Using simple tools, we can observe that, over time, the presidents are aiming to reach to a larger audience through a more familiar tone.  When inspecting the specific vocabulary of each president, we can automatically detect important issues related to each presidency (e.g., slavery with A. Lincoln, jobs and taxes with B. Obama).  Such an extraction technique allows us to summarize a presidency by one or a few sentences.  When trying to assign each address to its respective presidency, some speeches are rather challenging to classify correctly. Understanding the reasons behind such difficulties is more pertinent than trying to achieve a higher accuracy rate.

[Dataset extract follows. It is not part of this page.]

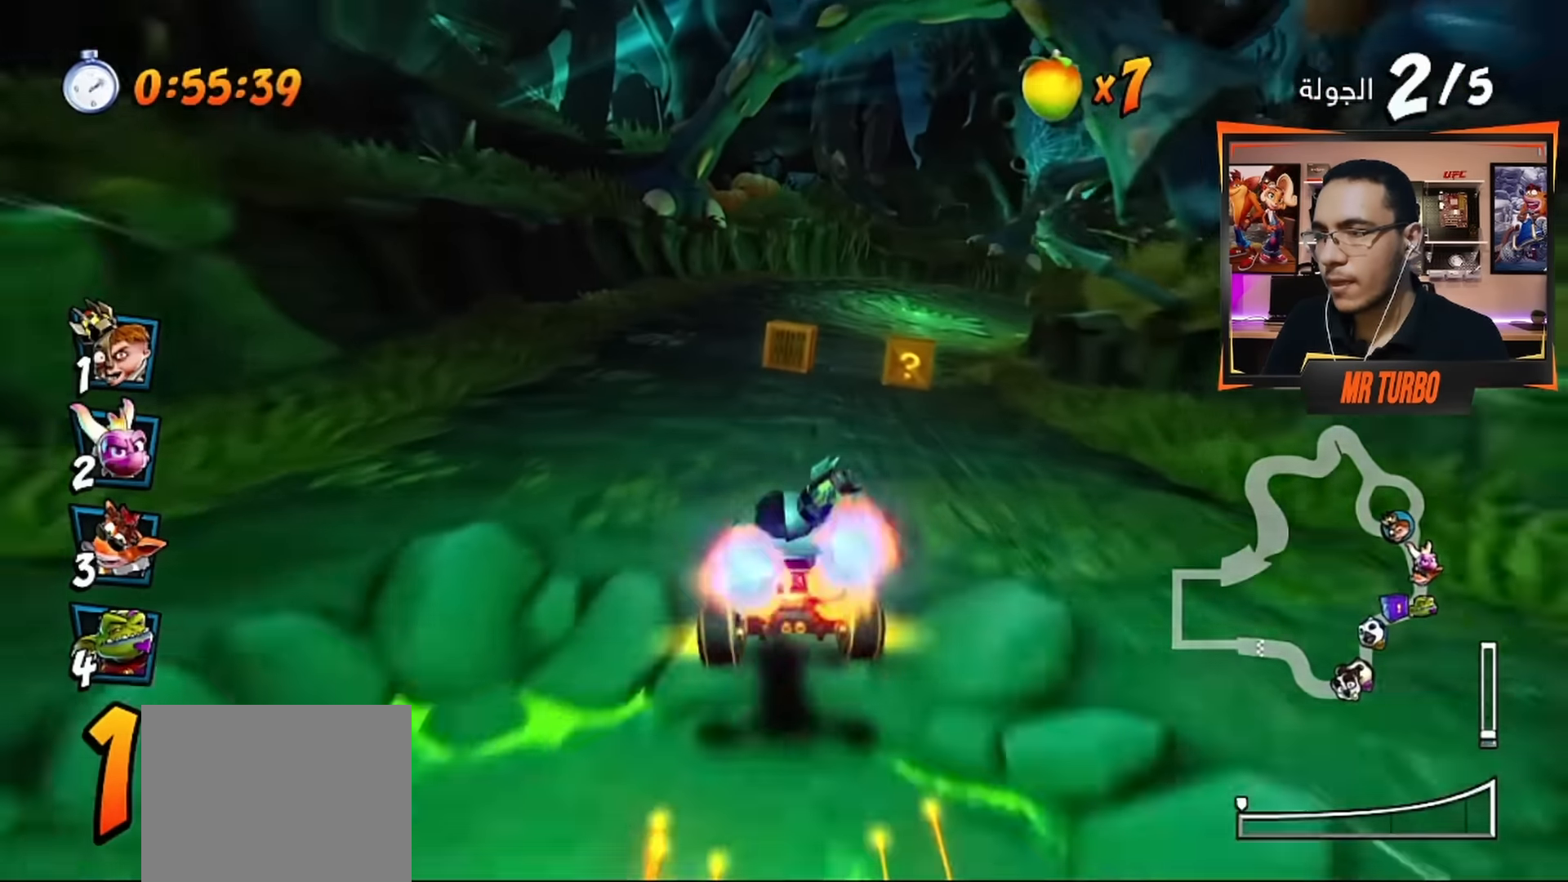
{"buttons": ["CROSS", "R1", "DPAD_RIGHT"], "left_stick": "center", "right_stick": "center", "events": [[167, "DPAD_RIGHT", "down"], [267, "R1", "down"]]}
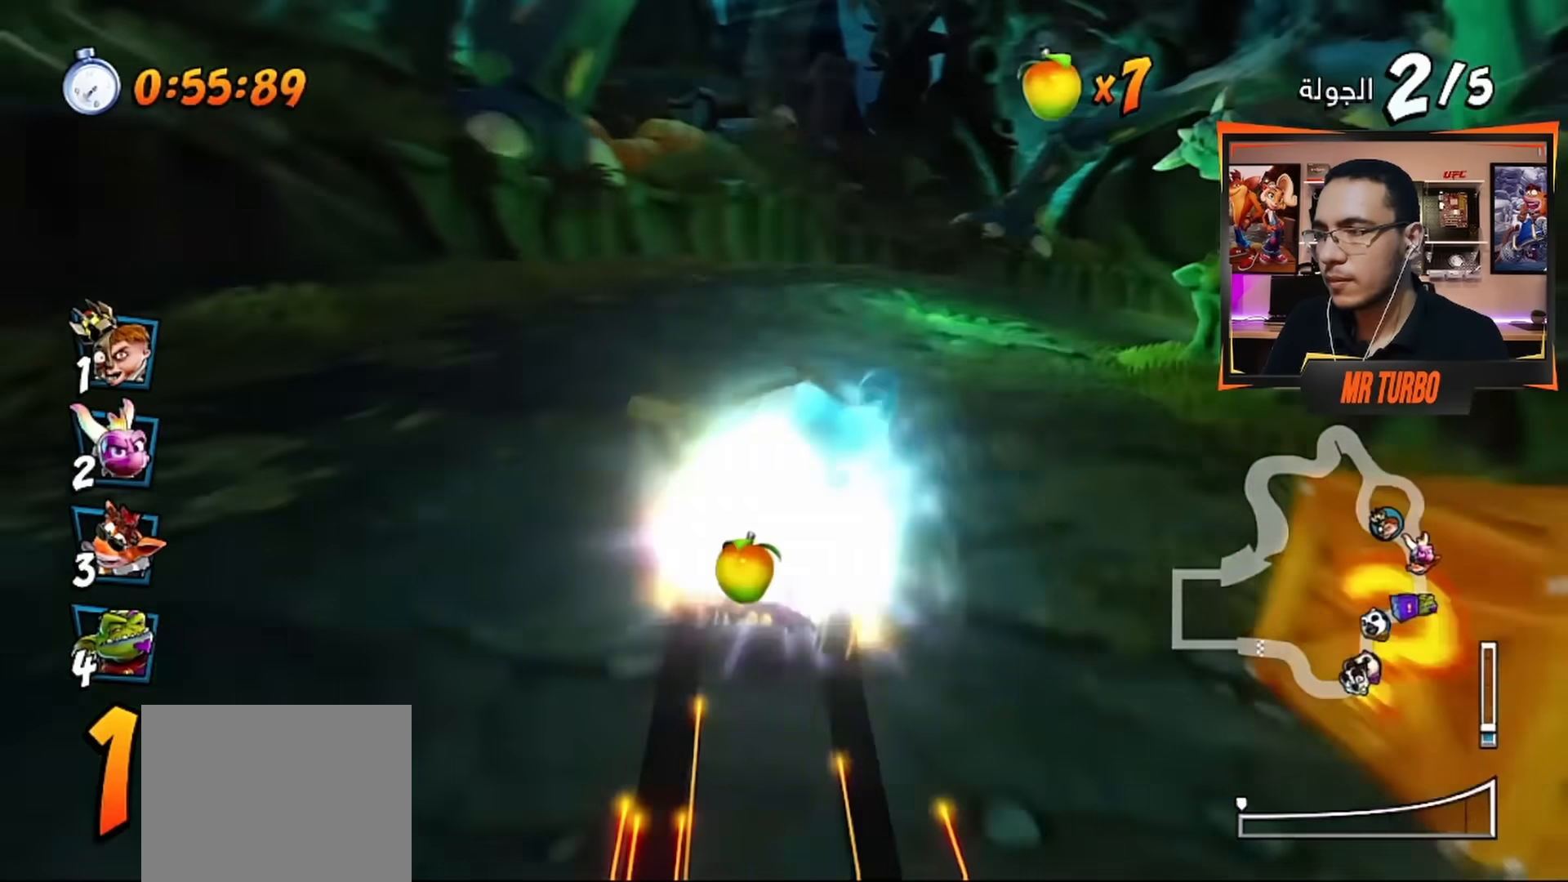
{"buttons": ["CROSS", "DPAD_RIGHT"], "left_stick": "center", "right_stick": "center", "events": [[17, "R1", "up"], [200, "DPAD_RIGHT", "up"], [367, "DPAD_RIGHT", "down"]]}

Prof. Jacques Savoy is a full Professor in computer science at the University of Neuchatel, Switzerland.  J.  Savoy received a Ph.D.  in quantitative economics from  the  University of Fribourg (Switzerland) in 1987.   From 1987-1992 he was member of the faculty of computer science at the University of Montreal (Canada).  His research interests cover mainly natural language processing and particularly information retrieval for languages other than English (European, Asian, and Indian) as well as multilingual and cross-lingual information retrieval. For many years, he contributed to and participated in various evaluation campaigns such as TREC (Washington, DC), CLEF (Europe), NTCIR (Tokyo), and FIRE (India) which address these research questions.  His current research interests focus on statistical modeling and evaluation of natural language processing such as text clustering and categorization as well as authorship attribution.  Application-wise, he is working on automatic an
alysis of political speeches (both governmental and electoral) with a particular focus on the United States.